Nestlé Continuous Excellence: Operations and beyond
APRIL 2010. Nestlé Continuous Excellence (NCE) had been implemented in 300 factories in 15 countries, and had achieved well over CHF 1.5 billion in cost savings the year before. It had been rolled out using a deployment plan that involved pilot locations that had volunteered for the program. José Lopez, Nestlé’s executive vice president of global operations, had convincingly demonstrated the benefit of NCE in operations. Now he wanted to see it rolled out to the rest of the organization. One major advantage of NCE was its built-in sustainability. It had a sequence of steps, which were supposed to take on average between two to ten years to complete. At each step, there was an assessment of progress against milestones to demonstrate concrete performance improvement in waste elimination. The gate was not a “one-time pass – always pass;” monitoring was done on a regular basis. As such, the gate served as a continuous improvement tool. NCE’s sustainability, employee engagement and impressive financial returns convinced Lopez that if NCE were implemented in other functions, it could serve as the competitive driver for Nestlé.

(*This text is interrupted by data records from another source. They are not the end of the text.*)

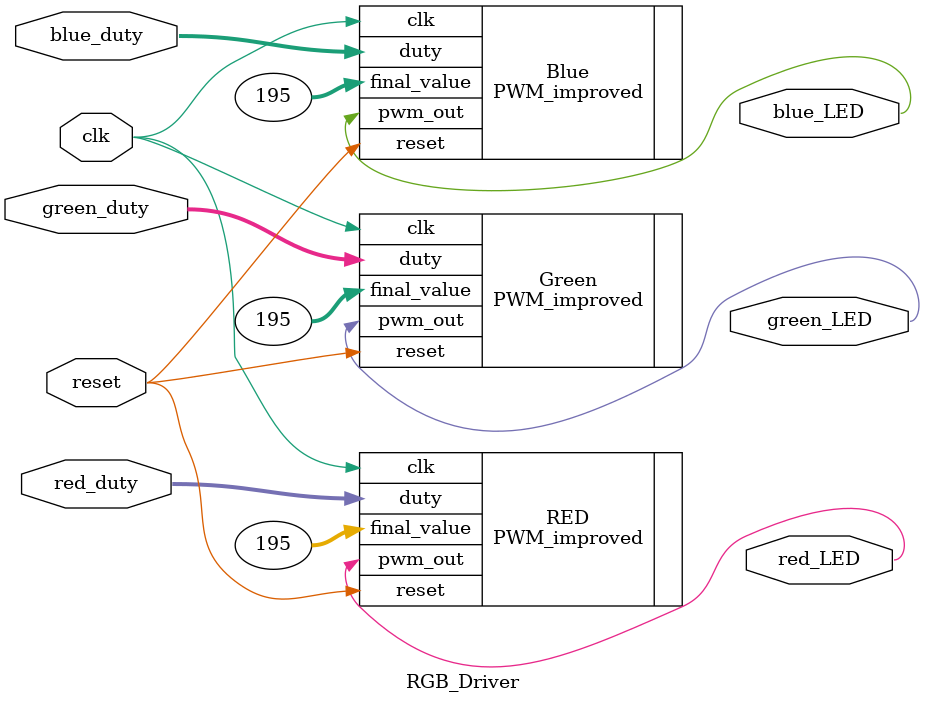
<source format=v>
`timescale 1ns / 1ps


module RGB_Driver#(parameter R= 8)(
         input clk,
         input reset,
         input [R :0 ] red_duty , green_duty , blue_duty,
         output red_LED , green_LED , blue_LED 
    ); 
    
    
    localparam timer_bits = 8;
    localparam final_value =195;   //control PWM switching frequency 
    
    //red
    PWM_improved #(.R(R) , .timer_bits(timer_bits)) RED(
    .clk(clk),
    .reset(reset),
    .duty(red_duty),
    .final_value(final_value),
    .pwm_out(red_LED)
    );
    
      //green 
     PWM_improved #(.R(R) , .timer_bits(timer_bits)) Green(
     .clk(clk),
     .reset(reset),
     .duty(green_duty),
     .final_value(final_value),
     .pwm_out(green_LED)
     );
     
       //blue
      PWM_improved #(.R(R) , .timer_bits(timer_bits)) Blue(
      .clk(clk),
      .reset(reset),
      .duty(blue_duty),
      .final_value(final_value),
      .pwm_out(blue_LED)
      ); 
    
    
endmodule

</source>
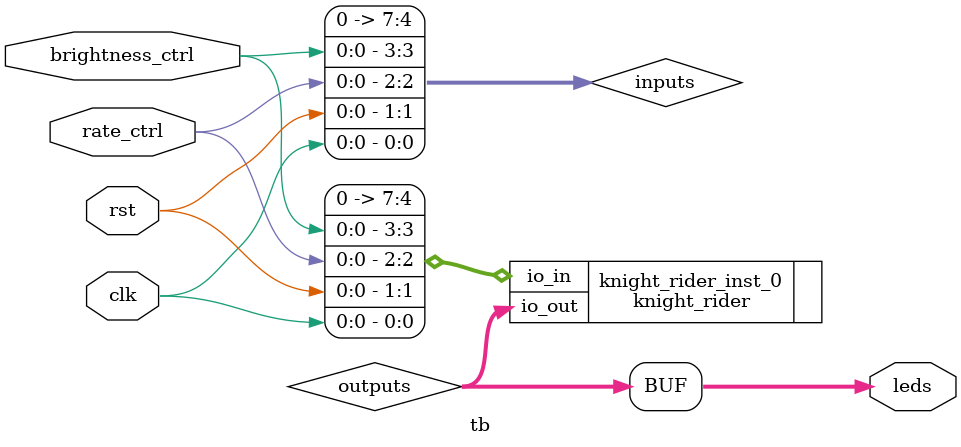
<source format=v>
`default_nettype none
`timescale 1ns/1ps

/*
this testbench just instantiates the module and makes some convenient wires
that can be driven / tested by the cocotb test.py
*/

module tb (
    // testbench is controlled by test.py
    input        clk,
    input        rst,
    input        rate_ctrl,
    input        brightness_ctrl,
    output [7:0] leds
   );

    // this part dumps the trace to a vcd file that can be viewed with GTKWave
    initial begin
        $dumpfile ("tb.vcd");
        $dumpvars (0, tb);
        #1;
    end

    // wire up the inputs and outputs
    wire [7:0] inputs = {4'b0, brightness_ctrl, rate_ctrl, rst, clk};
    wire [7:0] outputs;

    assign leds = outputs;

    // instantiate the DUT
    knight_rider # (
        .OUT_WIDTH(8)
    )
    knight_rider_inst_0
    (
        .io_in  (inputs),
        .io_out (outputs)
    );

endmodule

</source>
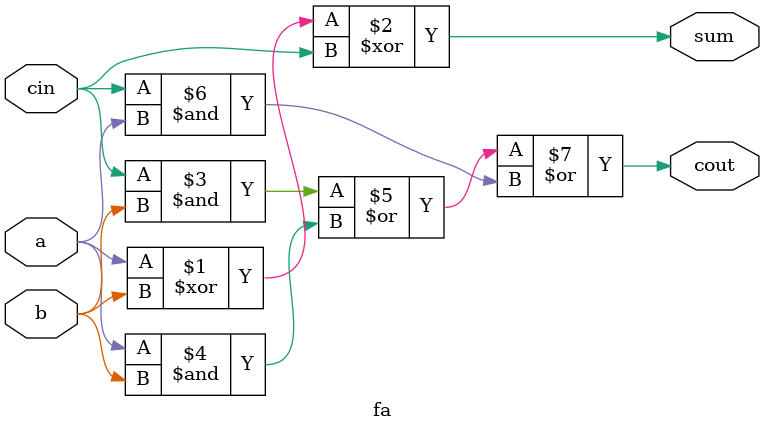
<source format=v>

module top_module (
    input [3:0] x,
    input [3:0] y, 
    output [4:0] sum);
    
    wire [3:0] cout;
    
    fa bit0(
        .a(x[0]),
        .b(y[0]),
        .cin(0),
        .cout(cout[0]),
        .sum(sum[0])
    );
    fa bit1(
        .a(x[1]),
        .b(y[1]),
        .cin(cout[0]),
        .cout(cout[1]),
        .sum(sum[1])
    );
    fa bit2(
        .a(x[2]),
        .b(y[2]),
        .cin(cout[1]),
        .cout(cout[2]),
        .sum(sum[2])
    );
    fa bit3(
        .a(x[3]),
        .b(y[3]),
        .cin(cout[2]),
        .cout(sum[4]),
        .sum(sum[3])
    );
endmodule

module fa(
    input a,
    input b,
    input cin,
    output cout,
    output sum
);

    assign sum = a ^ b ^ cin;
    assign cout = (cin&b) | (a&b) | (cin&a);
endmodule
</source>
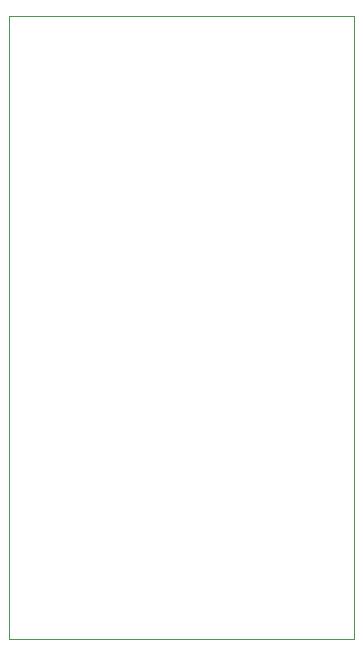
<source format=gm1>
G04 #@! TF.FileFunction,Profile,NP*
%FSLAX46Y46*%
G04 Gerber Fmt 4.6, Leading zero omitted, Abs format (unit mm)*
G04 Created by KiCad (PCBNEW 4.0.2+dfsg1-stable) date Thu 29 Mar 2018 13:44:33 BST*
%MOMM*%
G01*
G04 APERTURE LIST*
%ADD10C,0.100000*%
G04 APERTURE END LIST*
D10*
X196215000Y-90170000D02*
X196215000Y-142875000D01*
X167005000Y-90170000D02*
X196215000Y-90170000D01*
X167005000Y-142875000D02*
X167005000Y-90170000D01*
X196215000Y-142875000D02*
X167005000Y-142875000D01*
M02*

</source>
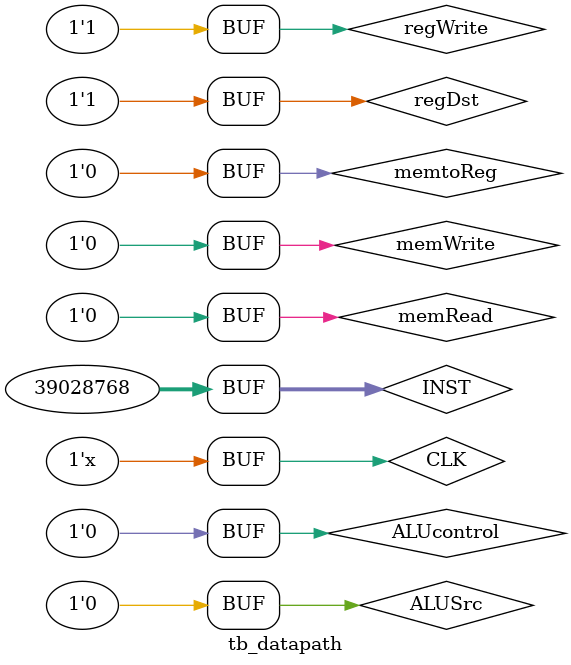
<source format=v>
`timescale 10ns/10ps
module tb_datapath ();
  reg CLK, regDst, regWrite, ALUSrc, ALUcontrol, memWrite, memRead, memtoReg;
  reg [31:0] INST;
  wire [31:0] regW, addr;
  wire isZero;
  datapath u1 (CLK, INST, regDst, regWrite, ALUSrc, ALUcontrol, memWrite, memRead, memtoReg, regW, isZero, addr);
  
  initial begin 
    CLK = 0; 
    INST = 32'b00000010010100111000100000100000;
    #10 //add $1, $2, $3
    regDst = 1; 
    regWrite = 0; 
    ALUSrc = 0; 
    ALUcontrol = 4'b0010; 
    memWrite = 0; 
    memRead = 0; 
    memtoReg = 0;
    #20
    regWrite = 1; 
    $monitor ("regW: %d", regW);
  end 
  always #10 CLK = ~CLK;
endmodule
</source>
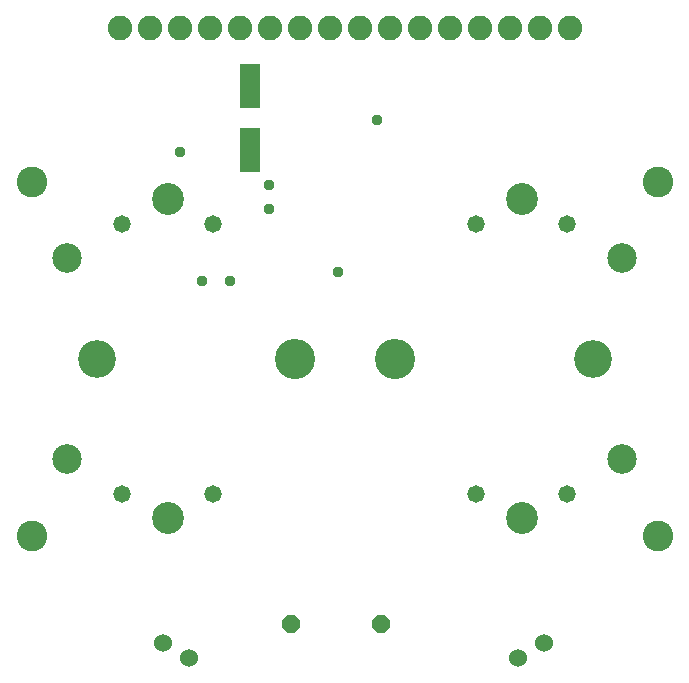
<source format=gbr>
G04 EAGLE Gerber X2 export*
%TF.Part,Single*%
%TF.FileFunction,Soldermask,Bot,1*%
%TF.FilePolarity,Negative*%
%TF.GenerationSoftware,Autodesk,EAGLE,9.0.0*%
%TF.CreationDate,2018-09-03T19:42:11Z*%
G75*
%MOMM*%
%FSLAX34Y34*%
%LPD*%
%AMOC8*
5,1,8,0,0,1.08239X$1,22.5*%
G01*
%ADD10C,2.703200*%
%ADD11C,1.473200*%
%ADD12C,3.203200*%
%ADD13C,3.403200*%
%ADD14C,2.503200*%
%ADD15C,2.603200*%
%ADD16C,2.082800*%
%ADD17R,1.803200X3.703200*%
%ADD18C,1.524000*%
%ADD19P,1.649562X8X22.500000*%
%ADD20C,0.959600*%


D10*
X150000Y435000D03*
X150000Y165000D03*
D11*
X188500Y414250D03*
X188500Y185750D03*
X111500Y185750D03*
X111500Y414250D03*
D12*
X90000Y300000D03*
D13*
X257500Y300000D03*
D14*
X65000Y385000D03*
X65000Y215000D03*
D10*
X450000Y165000D03*
X450000Y435000D03*
D11*
X411500Y185750D03*
X411500Y414250D03*
X488500Y414250D03*
X488500Y185750D03*
D12*
X510000Y300000D03*
D13*
X342500Y300000D03*
D14*
X535000Y215000D03*
X535000Y385000D03*
D15*
X35000Y450000D03*
X35000Y150000D03*
X565000Y450000D03*
X565000Y150000D03*
D16*
X490500Y580000D03*
X465100Y580000D03*
X439700Y580000D03*
X414300Y580000D03*
X388900Y580000D03*
X363500Y580000D03*
X338100Y580000D03*
X312700Y580000D03*
X287300Y580000D03*
X261900Y580000D03*
X236500Y580000D03*
X211100Y580000D03*
X185700Y580000D03*
X160300Y580000D03*
X134900Y580000D03*
X109500Y580000D03*
D17*
X219456Y530936D03*
X219456Y476936D03*
D18*
X168499Y46930D03*
X146501Y59630D03*
X446501Y46930D03*
X468499Y59630D03*
D19*
X254508Y75184D03*
X330708Y75184D03*
D20*
X203200Y365760D03*
X178816Y365760D03*
X235712Y426720D03*
X235712Y447040D03*
X327152Y501904D03*
X294640Y373888D03*
X160528Y475488D03*
M02*

</source>
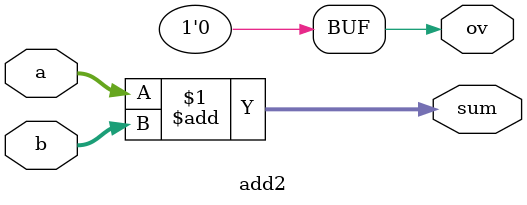
<source format=v>
module add2(a, b, sum, ov);

	input [3:0] a, b;
	output [3:0] sum;
	output ov;
	
	assign sum = a + b;
	assign ov = 1'b0;
		
endmodule


</source>
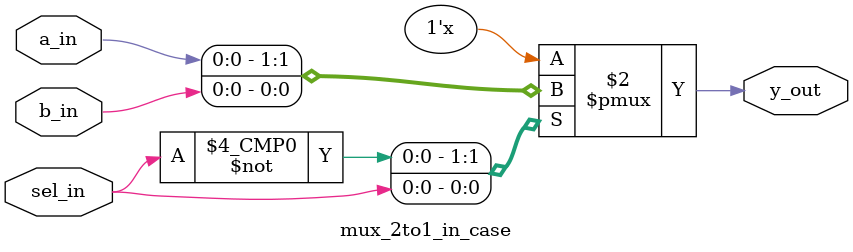
<source format=v>
`timescale 1ns / 1ps


module mux_2to1_in_case(
    input a_in,
    input b_in,
    input sel_in,
    output reg y_out
    );
    
    always @*
    case(sel_in)
        1'b0: y_out = a_in;
        1'b1: y_out = b_in;
    endcase
endmodule

</source>
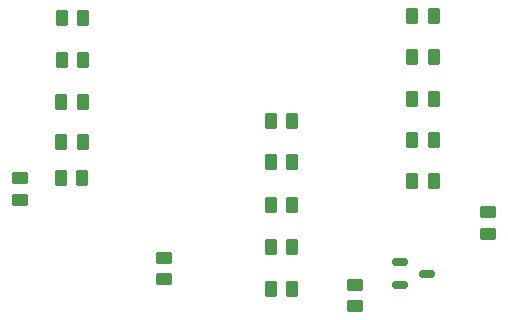
<source format=gbr>
%TF.GenerationSoftware,KiCad,Pcbnew,8.0.0*%
%TF.CreationDate,2024-03-24T12:33:32+02:00*%
%TF.ProjectId,Sensing systemV3,53656e73-696e-4672-9073-797374656d56,rev?*%
%TF.SameCoordinates,Original*%
%TF.FileFunction,Paste,Top*%
%TF.FilePolarity,Positive*%
%FSLAX46Y46*%
G04 Gerber Fmt 4.6, Leading zero omitted, Abs format (unit mm)*
G04 Created by KiCad (PCBNEW 8.0.0) date 2024-03-24 12:33:32*
%MOMM*%
%LPD*%
G01*
G04 APERTURE LIST*
G04 Aperture macros list*
%AMRoundRect*
0 Rectangle with rounded corners*
0 $1 Rounding radius*
0 $2 $3 $4 $5 $6 $7 $8 $9 X,Y pos of 4 corners*
0 Add a 4 corners polygon primitive as box body*
4,1,4,$2,$3,$4,$5,$6,$7,$8,$9,$2,$3,0*
0 Add four circle primitives for the rounded corners*
1,1,$1+$1,$2,$3*
1,1,$1+$1,$4,$5*
1,1,$1+$1,$6,$7*
1,1,$1+$1,$8,$9*
0 Add four rect primitives between the rounded corners*
20,1,$1+$1,$2,$3,$4,$5,0*
20,1,$1+$1,$4,$5,$6,$7,0*
20,1,$1+$1,$6,$7,$8,$9,0*
20,1,$1+$1,$8,$9,$2,$3,0*%
G04 Aperture macros list end*
%ADD10RoundRect,0.250000X0.262500X0.450000X-0.262500X0.450000X-0.262500X-0.450000X0.262500X-0.450000X0*%
%ADD11RoundRect,0.250000X-0.450000X0.262500X-0.450000X-0.262500X0.450000X-0.262500X0.450000X0.262500X0*%
%ADD12RoundRect,0.250000X-0.262500X-0.450000X0.262500X-0.450000X0.262500X0.450000X-0.262500X0.450000X0*%
%ADD13RoundRect,0.150000X-0.512500X-0.150000X0.512500X-0.150000X0.512500X0.150000X-0.512500X0.150000X0*%
%ADD14RoundRect,0.250000X0.450000X-0.262500X0.450000X0.262500X-0.450000X0.262500X-0.450000X-0.262500X0*%
G04 APERTURE END LIST*
D10*
%TO.C,R8*%
X69695000Y-83980000D03*
X67870000Y-83980000D03*
%TD*%
D11*
%TO.C,R2*%
X76581000Y-93827600D03*
X76581000Y-95652600D03*
%TD*%
D12*
%TO.C,R16*%
X97574400Y-76803200D03*
X99399400Y-76803200D03*
%TD*%
%TO.C,R14*%
X85600000Y-96434900D03*
X87425000Y-96434900D03*
%TD*%
D11*
%TO.C,R3*%
X103971400Y-89956800D03*
X103971400Y-91781800D03*
%TD*%
%TO.C,R1*%
X64389000Y-87071200D03*
X64389000Y-88896200D03*
%TD*%
D12*
%TO.C,R13*%
X85600000Y-92940900D03*
X87425000Y-92940900D03*
%TD*%
%TO.C,R17*%
X97574400Y-80399200D03*
X99399400Y-80399200D03*
%TD*%
%TO.C,R10*%
X85600000Y-82209900D03*
X87425000Y-82209900D03*
%TD*%
%TO.C,R15*%
X97574400Y-73345200D03*
X99399400Y-73345200D03*
%TD*%
D10*
%TO.C,R9*%
X69637000Y-87020000D03*
X67812000Y-87020000D03*
%TD*%
%TO.C,R6*%
X69699000Y-77056000D03*
X67874000Y-77056000D03*
%TD*%
D13*
%TO.C,Q1*%
X96520000Y-94200000D03*
X96520000Y-96100000D03*
X98795000Y-95150000D03*
%TD*%
D12*
%TO.C,R18*%
X97574400Y-83857200D03*
X99399400Y-83857200D03*
%TD*%
%TO.C,R11*%
X85600000Y-85734900D03*
X87425000Y-85734900D03*
%TD*%
%TO.C,R12*%
X85600000Y-89384900D03*
X87425000Y-89384900D03*
%TD*%
D14*
%TO.C,R4*%
X92700000Y-97925000D03*
X92700000Y-96100000D03*
%TD*%
D12*
%TO.C,R19*%
X97574400Y-87315200D03*
X99399400Y-87315200D03*
%TD*%
D10*
%TO.C,R7*%
X69695000Y-80612000D03*
X67870000Y-80612000D03*
%TD*%
%TO.C,R5*%
X69699000Y-73500000D03*
X67874000Y-73500000D03*
%TD*%
M02*

</source>
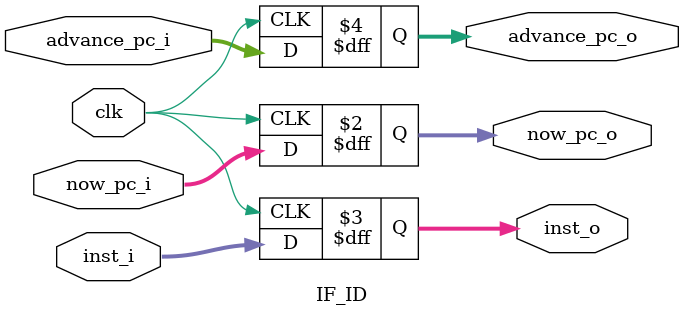
<source format=v>
module IF_ID (
	      clk,
	      now_pc_i,
	      inst_i,
	      advance_pc_i,
	      now_pc_o,
	      inst_o,
	      advance_pc_o
	      );

   input clk;
   input [31:0] now_pc_i, inst_i, advance_pc_i;
   output [31:0] now_pc_o, inst_o, advance_pc_o;
   reg [31:0] 	 now_pc_o, inst_o, advance_pc_o;

   always @(posedge clk) begin
      now_pc_o <= now_pc_i;
      inst_o <= inst_i;
      advance_pc_o <= advance_pc_i;
   end

endmodule

</source>
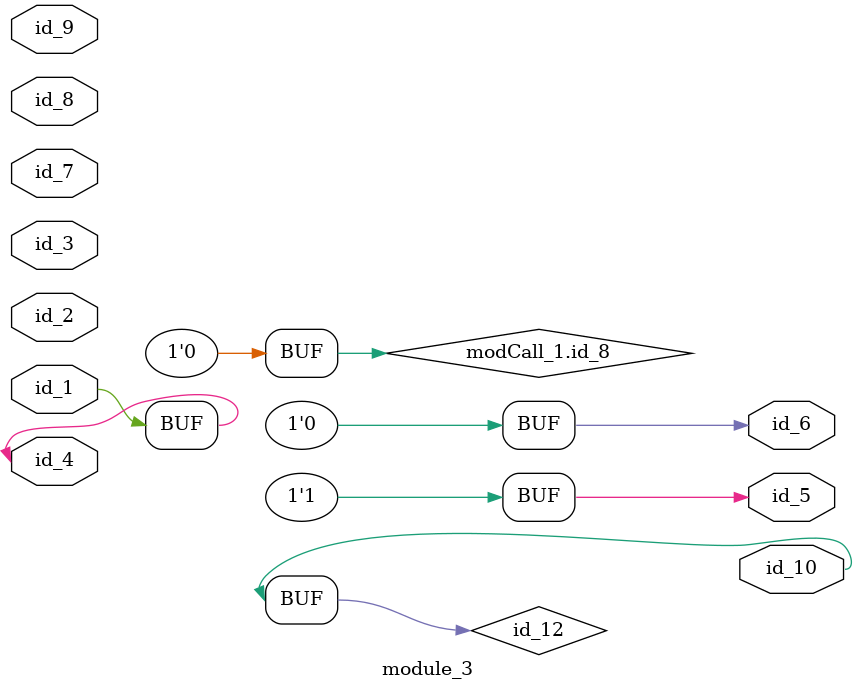
<source format=v>
module module_0;
  assign id_1 = -1 - id_1;
  assign id_2 = 1 || 1;
  module_2 modCall_1 ();
  wire id_3;
endmodule
module module_1 (
    id_1,
    id_2,
    id_3,
    id_4,
    id_5
);
  input wire id_5;
  output wire id_4;
  input wire id_3;
  inout wire id_2;
  input wire id_1;
  module_0 modCall_1 ();
endmodule
module module_2;
  wire id_1;
  assign module_0.id_1 = 0;
  wire id_4, id_5, id_6, id_7, id_8, id_9, id_10;
  assign id_3 = id_7;
  parameter id_11 = 1;
endmodule
module module_3 (
    id_1,
    id_2,
    id_3,
    id_4,
    id_5,
    id_6,
    id_7,
    id_8,
    id_9,
    id_10
);
  output wire id_10;
  inout wire id_9;
  inout wire id_8;
  inout wire id_7;
  output wire id_6;
  output wire id_5;
  inout wire id_4;
  input wire id_3;
  input wire id_2;
  inout wire id_1;
  wire id_11;
  module_2 modCall_1 ();
  assign modCall_1.id_8 = 0;
  always #id_12 id_4 <= id_1;
  assign id_5  = -1;
  assign id_10 = id_12;
  always id_6 <= -1'b0;
endmodule

</source>
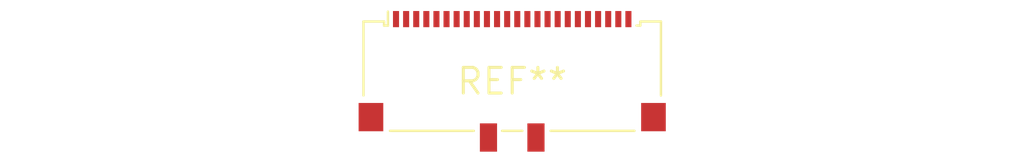
<source format=kicad_pcb>
(kicad_pcb (version 20240108) (generator pcbnew)

  (general
    (thickness 1.6)
  )

  (paper "A4")
  (layers
    (0 "F.Cu" signal)
    (31 "B.Cu" signal)
    (32 "B.Adhes" user "B.Adhesive")
    (33 "F.Adhes" user "F.Adhesive")
    (34 "B.Paste" user)
    (35 "F.Paste" user)
    (36 "B.SilkS" user "B.Silkscreen")
    (37 "F.SilkS" user "F.Silkscreen")
    (38 "B.Mask" user)
    (39 "F.Mask" user)
    (40 "Dwgs.User" user "User.Drawings")
    (41 "Cmts.User" user "User.Comments")
    (42 "Eco1.User" user "User.Eco1")
    (43 "Eco2.User" user "User.Eco2")
    (44 "Edge.Cuts" user)
    (45 "Margin" user)
    (46 "B.CrtYd" user "B.Courtyard")
    (47 "F.CrtYd" user "F.Courtyard")
    (48 "B.Fab" user)
    (49 "F.Fab" user)
    (50 "User.1" user)
    (51 "User.2" user)
    (52 "User.3" user)
    (53 "User.4" user)
    (54 "User.5" user)
    (55 "User.6" user)
    (56 "User.7" user)
    (57 "User.8" user)
    (58 "User.9" user)
  )

  (setup
    (pad_to_mask_clearance 0)
    (pcbplotparams
      (layerselection 0x00010fc_ffffffff)
      (plot_on_all_layers_selection 0x0000000_00000000)
      (disableapertmacros false)
      (usegerberextensions false)
      (usegerberattributes false)
      (usegerberadvancedattributes false)
      (creategerberjobfile false)
      (dashed_line_dash_ratio 12.000000)
      (dashed_line_gap_ratio 3.000000)
      (svgprecision 4)
      (plotframeref false)
      (viasonmask false)
      (mode 1)
      (useauxorigin false)
      (hpglpennumber 1)
      (hpglpenspeed 20)
      (hpglpendiameter 15.000000)
      (dxfpolygonmode false)
      (dxfimperialunits false)
      (dxfusepcbnewfont false)
      (psnegative false)
      (psa4output false)
      (plotreference false)
      (plotvalue false)
      (plotinvisibletext false)
      (sketchpadsonfab false)
      (subtractmaskfromsilk false)
      (outputformat 1)
      (mirror false)
      (drillshape 1)
      (scaleselection 1)
      (outputdirectory "")
    )
  )

  (net 0 "")

  (footprint "Molex_502244-2430_1x24-1MP_P0.5mm_Horizontal" (layer "F.Cu") (at 0 0))

)

</source>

How should he convince his colleagues on the board?
The objective of this case is to encourage participants to think about (1) how to engage employees across a global organization, (2) how best to convince the top level of management of the benefit of rolling out a successful operations initiative across the entire organization, and (3) to explore the key success factors for the successful roll-out of a global initiative.